最新推荐文章于 2024-10-31 19:02:23 发布

阅读量800

点赞数 1

分类专栏： YOLO系列 PyTorch学习笔记文章标签： DETR transformer 目标检测深度学习

本文链接：https://blog.csdn.net/FriendshipTang/article/details/131670277

版权

YOLO系列同时被 2 个专栏收录

50 篇文章 27 订阅

订阅专栏

PyTorch学习笔记

12 篇文章 4 订阅

订阅专栏

本文介绍了如何基于DETR模型训练自己的COCO格式人脸伪装数据集。DETR是一个无需NMS后处理和anchor的目标检测网络，但训练时间长，对小目标检测效果有限。作者分享了修改模型参数、训练及预测的步骤，并提供了数据集、预训练权重和源代码链接。

摘要由CSDN通过智能技术生成

基于DETR的人脸伪装检测

前言

本文是个人使用DETR训练自己的COCO格式数据集的应用案例，由于水平有限，难免出现错漏，敬请批评改正。
更多精彩内容，可点击进入YOLO系列专栏或我的个人主页查看
YOLOv5：添加SE、CBAM、CoordAtt、ECA注意力机制
YOLOv5：yolov5s.yaml配置文件解读、增加小目标检测层
YOLOv5：IoU、GIoU、DIoU、CIoU、EIoU
YOLOv7训练自己的数据集（口罩检测）
YOLOv8训练自己的数据集（足球检测）
玩转Jetson Nano（五）：TensorRT加速YOLOv5目标检测

前提条件

熟悉Python

实验环境

cython
git+https://github.com/cocodataset/cocoapi.git#subdirectory=PythonAPI&egg=pycocotools
submitit
torch>=1.5.0
torchvision>=0.6.0
git+https://github.com/cocodataset/panopticapi.git#egg=panopticapi
scipy
onnx
onnxruntime

项目地址

DETR官方源代码地址：https://github.com/facebookresearch/detr.git

Linux

git clone https://github.com/facebookresearch/detr.git

Cloning into 'yolov8'...
remote: Enumerating objects: 4583, done.
remote: Counting objects: 100% (4583/4583), done.
remote: Compressing objects: 100% (1270/1270), done.
remote: Total 4583 (delta 2981), reused 4576 (delta 2979), pack-reused 0
Receiving objects: 100% (4583/4583), 23.95 MiB | 1.55 MiB/s, done.
Resolving deltas: 100% (2981/2981), done.

Windows

请到https://github.com/facebookresearch/detr.git网站下载源代码zip压缩包。

DETR

DETR是Facebook提出的基于Transformer的端到端目标检测网络。
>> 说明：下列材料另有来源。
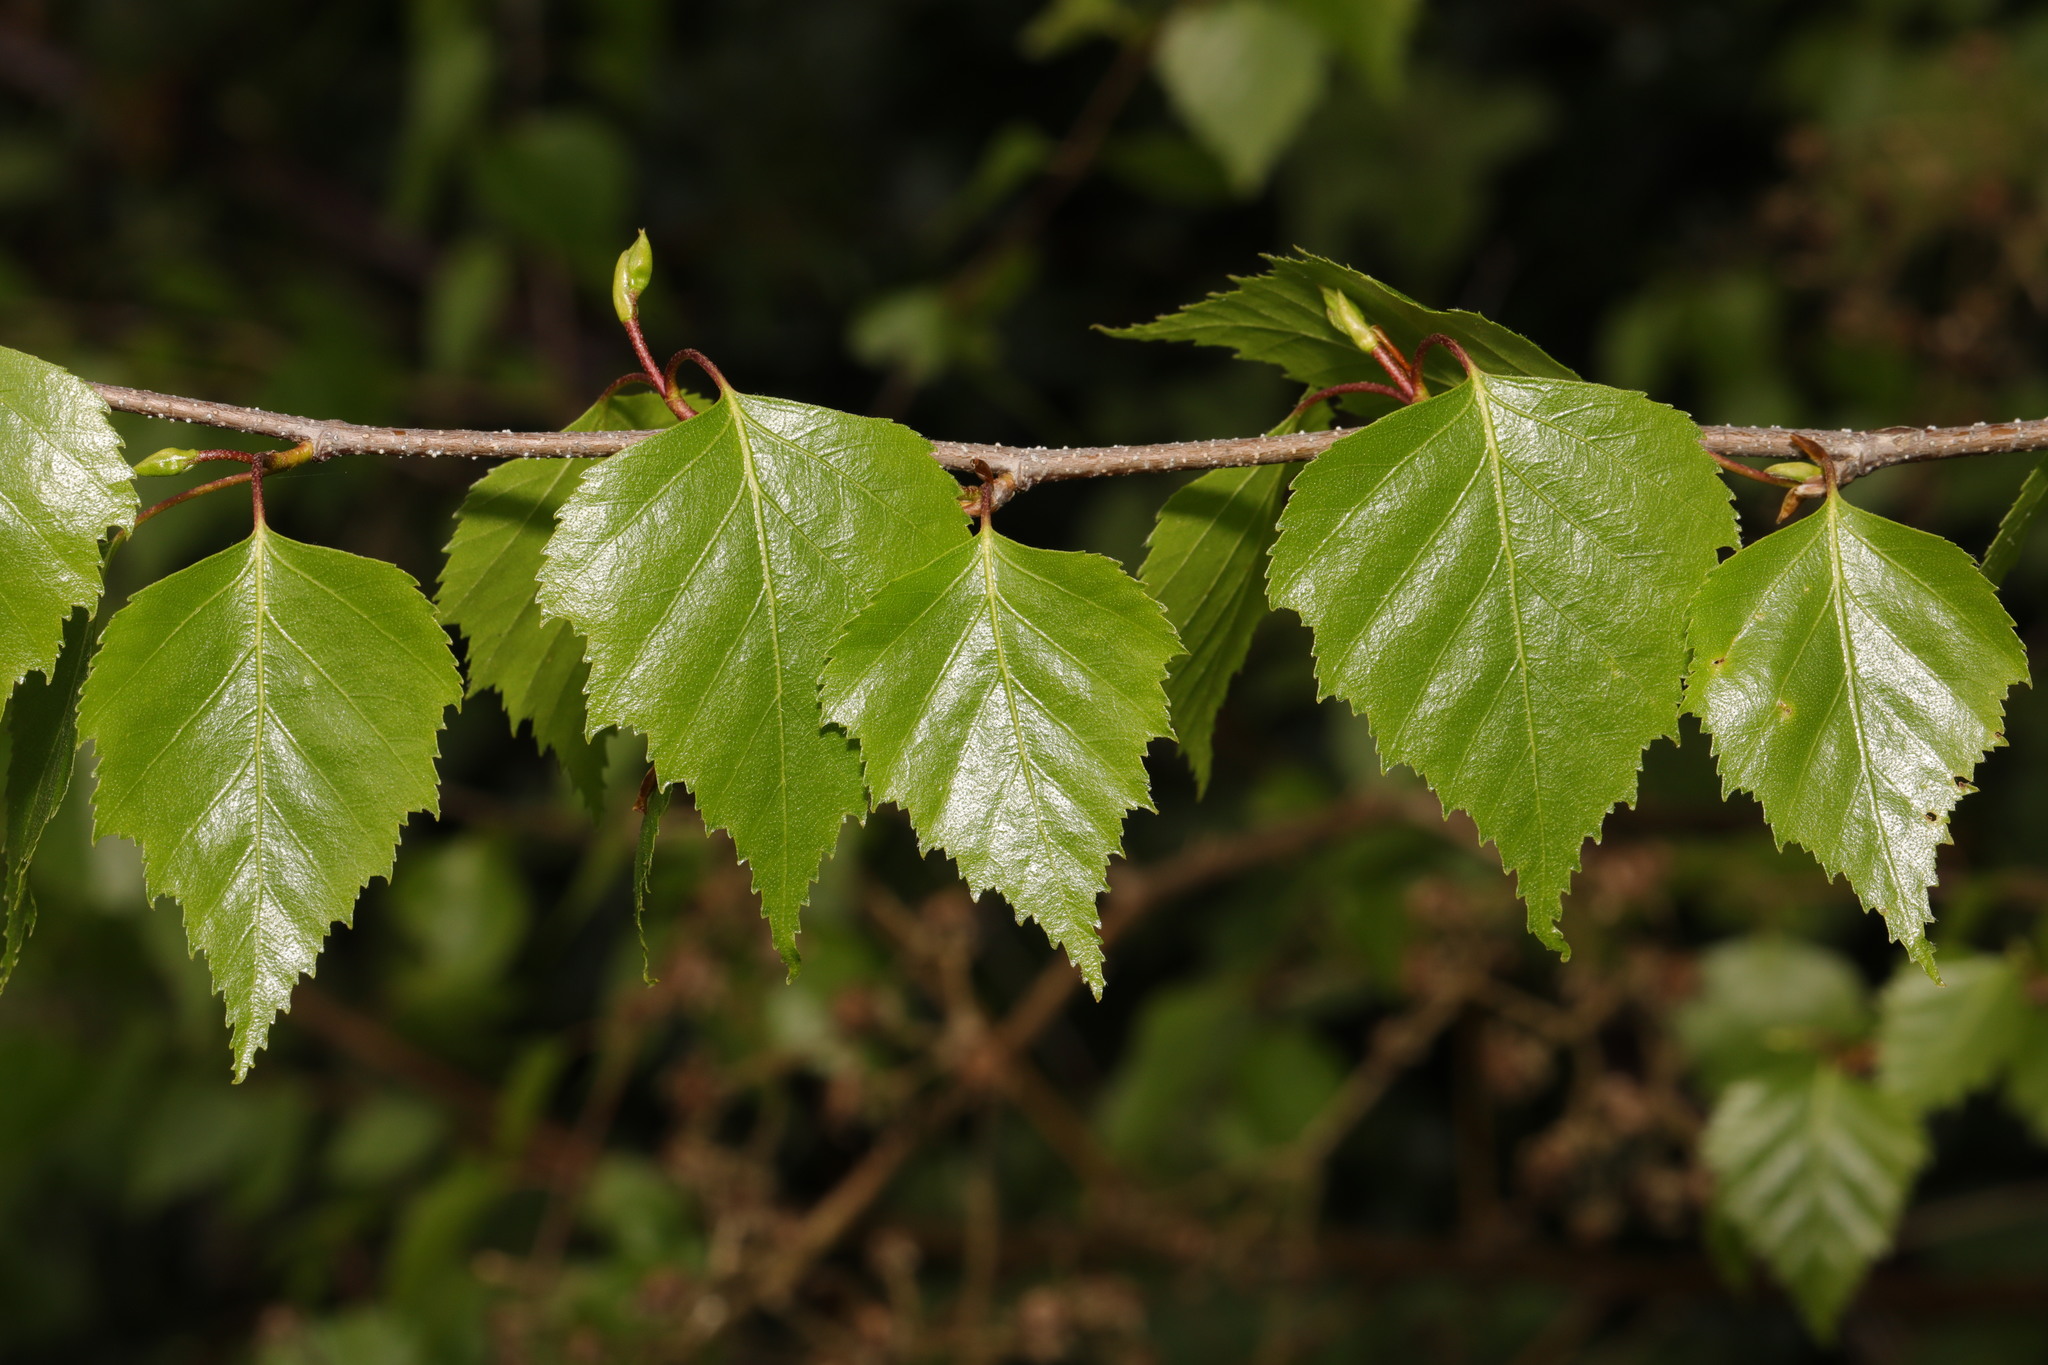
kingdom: Plantae
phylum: Tracheophyta
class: Magnoliopsida
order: Fagales
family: Betulaceae
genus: Betula
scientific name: Betula pendula
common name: Silver birch
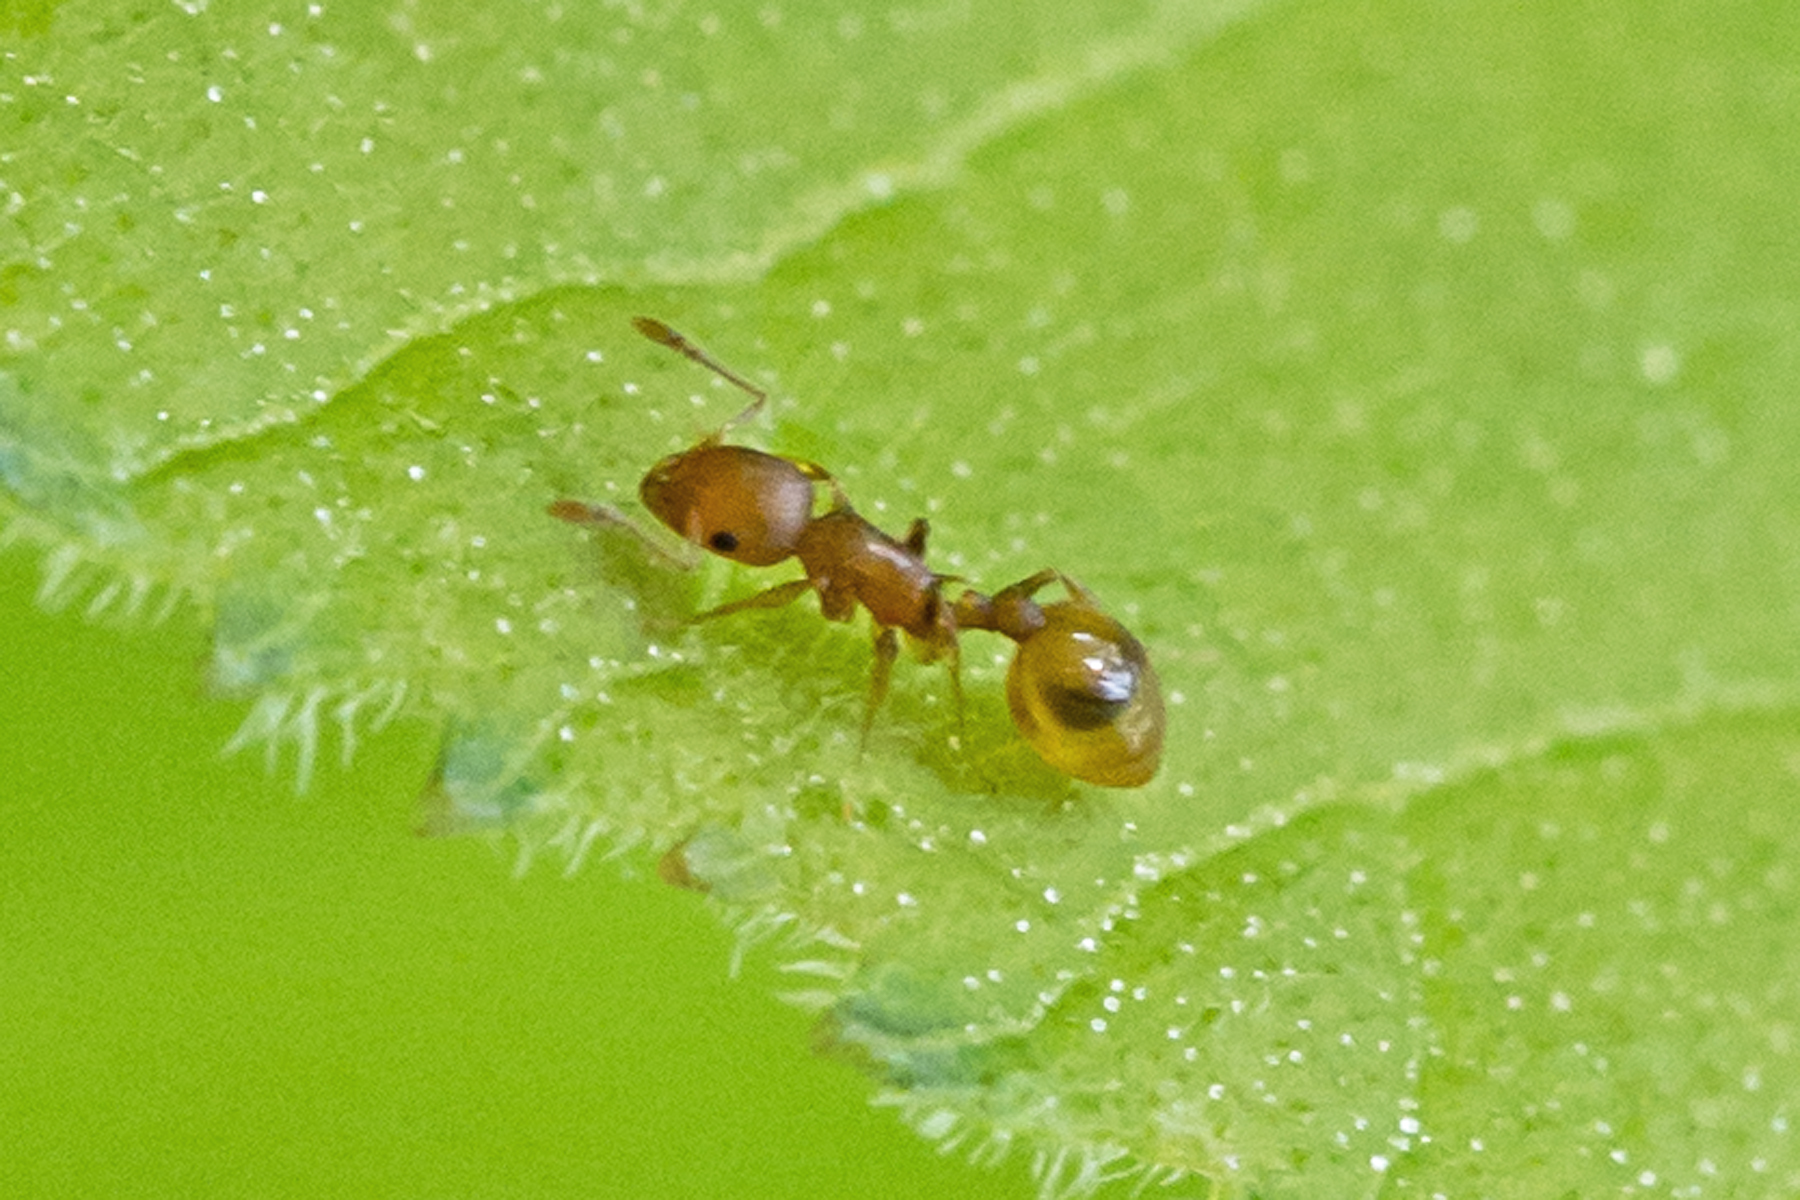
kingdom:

DETR做到了真正没有非最大抑制（NMS）后处理，而且不需要anchor（锚点生成）。但是，训练时间较长，对小目标的检测性能不是很高。建议使用可变形注意模块（deformable attention module）代替原始的多头注意力来关注参考点周围的关键位置。
DETR论文地址：https://arxiv.org/abs/2005.12872
DETR官方源代码地址：https://github.com/facebookresearch/detr.git

训练自己的数据集

修改models/detr.py中的参数

num_class需要设置为max_id+1，
比如本文使用的人脸伪装数据集，索引从0到7，那么num_class应该设置为7+1=8，索引为8的类为背景类。
又比如，有些数据集，索引从1到20，那么num_class应该设置为20+1=21，索引为21的类为背景类，但是因为索引从1开始，所以把索引为0的类设置为N/A，既不是背景也不是前景，应该是缺失类。
作者举例4个类别的索引分别为1，23，24，56，那么num_class应该设置为 56+1 = 57，索引为57的类为背景类。其中缺失索引值：0、2-22、25-55应该用N/A填充，都是缺失类。

# origin
# num_classes = 20 if args.dataset_file != 'coco' else 91
# alter_my [num_classes = (max_obj_id + 1)]
num_classes = 8 if args.dataset_file != 'coco' else 8

在这里插入图片描述

进行训练

python main.py --output_dir ./weights --coco_path ../datasets/face_guise_datasets/ --epochs 100 --resume detr_r50_8.pth

在这里插入图片描述

进行预测

新建一个pre_img.py，内容如下：

import numpy as np
from models.detr import build
from PIL import Image
import matplotlib.pyplot as plt
import torch
import torchvision.transforms as transforms

torch.set_grad_enabled(False)
COLORS = [[0.000, 0.447, 0.741], [0.850, 0.325, 0.098], [0.929, 0.694, 0.125],
          [0.494, 0.184, 0.556], [0.466, 0.674, 0.188], [0.301, 0.745, 0.933]]
transform_input = transforms.Compose([transforms.Resize(800),
                                      transforms.ToTensor(),
                                      transforms.Normalize([0.485, 0.456, 0.406], [0.229, 0.224, 0.225])])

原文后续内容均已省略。